Il Garante per la protezione dei dati personali ha bocciato il sistema denominato Sari Real Time, che il Ministero dell’Interno vorrebbe adottare per l’identificazione in tempo reale dei cittadini. Il sistema sottoposto all’esame dell’Autorità permetterebbe infatti alle forze dell’ordine di analizzare in tempo reale i volti dei soggetti ripresi attraverso una serie di telecamere installate in una determinata area geografica, confrontandoli poi immediatamente con una banca dati predefinita, denominata “watch list”, che può contenere fino a 10.000 volti. Tramite un algoritmo di riconoscimento facciale, il sistema analizza i tratti somatici delle persone riprese, e se riscontra una corrispondenza con un volto presente nella watch list, genera un alert per richiamare l’attenzione degli operatori delle forze di Polizia.
Il sistema, oltre ad essere privo di una base giuridica che legittimi il trattamento automatizzato dei dati biometrici per il riconoscimento facciale a fini di sicurezza, realizzerebbe per come è progettato una forma di sorveglianza indiscriminata/di massa.
Questo il commento dell’Autorità, che ha agito in linea con quanto stabilito dal Consiglio d’Europa, in una nota dove è stato anche precisato che Sari Real Time non è ancora attivo. Pensato per supportare gli agenti nella gestione dell’ordine e della sicurezza pubblica, svolgendo anche una funzione di videosorveglianza, il sistema viene visto come una sorta di Grande Fratello, invasivo quindi della libertà e della privacy dei cittadini. “Sari Real Time – spiega ancora il Garante – realizzerebbe un trattamento automatizzato su larga scala che può riguardare anche persone presenti a manifestazioni politiche e sociali, che non sono oggetto di “attenzione” da parte delle forze di Polizia”.
Il Garante: “rischio violazioni diritti e libertà”
E anche se nella valutazione di impatto presentata il Ministero spiega che le immagini verrebbero immediatamente cancellate, l’identificazione di una persona sarebbe realizzata attraverso il trattamento dei dati biometrici di tutti coloro che sono presenti nello spazio monitorato, determinando così una evoluzione della natura stessa dell’attività di sorveglianza, che segnerebbe un passaggio dalla sorveglianza mirata di alcuni individui alla possibilità di sorveglianza universale.
È proprio a causa della loro forte interferenza con la vita privata delle persone che la normativa in materia di privacy stabilisce rigorose cautele per i trattamenti di dati biometrici e per particolari categorie di dati (ad esempio, quelli idonei a rivelare opinioni politiche, sindacali, religiose, orientamenti sessuali), i quali devono trovare giustificazione in una adeguata base normativa. Base normativa che non è stata rinvenuta nella documentazione fornita dal Ministero dell’Interno.

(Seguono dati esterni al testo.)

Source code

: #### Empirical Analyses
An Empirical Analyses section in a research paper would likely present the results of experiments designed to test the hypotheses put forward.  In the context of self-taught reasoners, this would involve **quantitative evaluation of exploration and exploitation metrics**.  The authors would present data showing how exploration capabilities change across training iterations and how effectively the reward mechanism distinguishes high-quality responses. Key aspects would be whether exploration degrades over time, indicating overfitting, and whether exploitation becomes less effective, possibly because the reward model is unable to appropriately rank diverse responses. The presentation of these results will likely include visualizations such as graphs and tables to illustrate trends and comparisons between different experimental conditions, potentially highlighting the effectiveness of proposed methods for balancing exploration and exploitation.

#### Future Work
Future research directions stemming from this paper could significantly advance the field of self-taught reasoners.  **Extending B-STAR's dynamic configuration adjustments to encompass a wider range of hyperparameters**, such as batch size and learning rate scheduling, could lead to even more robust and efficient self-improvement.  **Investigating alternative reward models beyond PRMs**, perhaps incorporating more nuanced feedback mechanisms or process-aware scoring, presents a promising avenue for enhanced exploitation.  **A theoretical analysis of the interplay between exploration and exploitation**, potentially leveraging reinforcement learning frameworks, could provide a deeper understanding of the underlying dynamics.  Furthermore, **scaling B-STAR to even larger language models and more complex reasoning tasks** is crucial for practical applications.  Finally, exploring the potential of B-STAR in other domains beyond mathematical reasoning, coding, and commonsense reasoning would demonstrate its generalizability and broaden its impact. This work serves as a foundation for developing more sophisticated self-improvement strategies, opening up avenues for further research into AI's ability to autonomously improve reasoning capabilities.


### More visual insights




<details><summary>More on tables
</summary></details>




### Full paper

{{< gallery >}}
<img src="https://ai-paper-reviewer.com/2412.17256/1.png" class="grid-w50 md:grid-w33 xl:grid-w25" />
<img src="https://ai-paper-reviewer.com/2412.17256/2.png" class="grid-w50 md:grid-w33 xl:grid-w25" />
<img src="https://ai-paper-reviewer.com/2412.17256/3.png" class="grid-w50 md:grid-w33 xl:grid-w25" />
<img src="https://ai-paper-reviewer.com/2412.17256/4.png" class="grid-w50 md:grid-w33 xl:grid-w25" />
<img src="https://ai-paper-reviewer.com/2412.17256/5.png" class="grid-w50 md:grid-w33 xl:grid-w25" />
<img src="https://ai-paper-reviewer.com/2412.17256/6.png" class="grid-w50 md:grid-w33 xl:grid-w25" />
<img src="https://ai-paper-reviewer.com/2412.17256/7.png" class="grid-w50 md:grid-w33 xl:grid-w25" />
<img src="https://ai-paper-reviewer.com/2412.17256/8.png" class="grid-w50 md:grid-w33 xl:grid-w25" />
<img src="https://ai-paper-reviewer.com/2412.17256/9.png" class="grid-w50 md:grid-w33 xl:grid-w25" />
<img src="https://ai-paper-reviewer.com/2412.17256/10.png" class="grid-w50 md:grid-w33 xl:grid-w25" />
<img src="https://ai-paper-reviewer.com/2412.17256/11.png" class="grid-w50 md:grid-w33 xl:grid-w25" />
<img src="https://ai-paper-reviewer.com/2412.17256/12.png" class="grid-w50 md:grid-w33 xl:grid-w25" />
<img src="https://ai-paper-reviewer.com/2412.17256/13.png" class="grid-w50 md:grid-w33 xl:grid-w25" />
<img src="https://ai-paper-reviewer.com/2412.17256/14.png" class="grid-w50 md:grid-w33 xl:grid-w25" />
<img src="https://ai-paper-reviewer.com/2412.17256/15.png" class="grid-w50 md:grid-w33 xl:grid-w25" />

Secondo il Garante una base normativa adeguata dovrebbe tener conto di tutti i diritti e le libertà coinvolte e definire le situazioni in cui è possibile l’uso di tali sistemi, senza lasciare una discrezionalità ampia a chi lo utilizza. Ciò vale anche per aspetti fondamentali dell’impiego della tecnica di riconoscimento facciale, come i criteri di individuazione dei soggetti che possono essere inseriti nella watch list, le conseguenze in caso di falsi positivi o la piena adeguatezza del sistema nei confronti di persone appartenenti a minoranze etniche.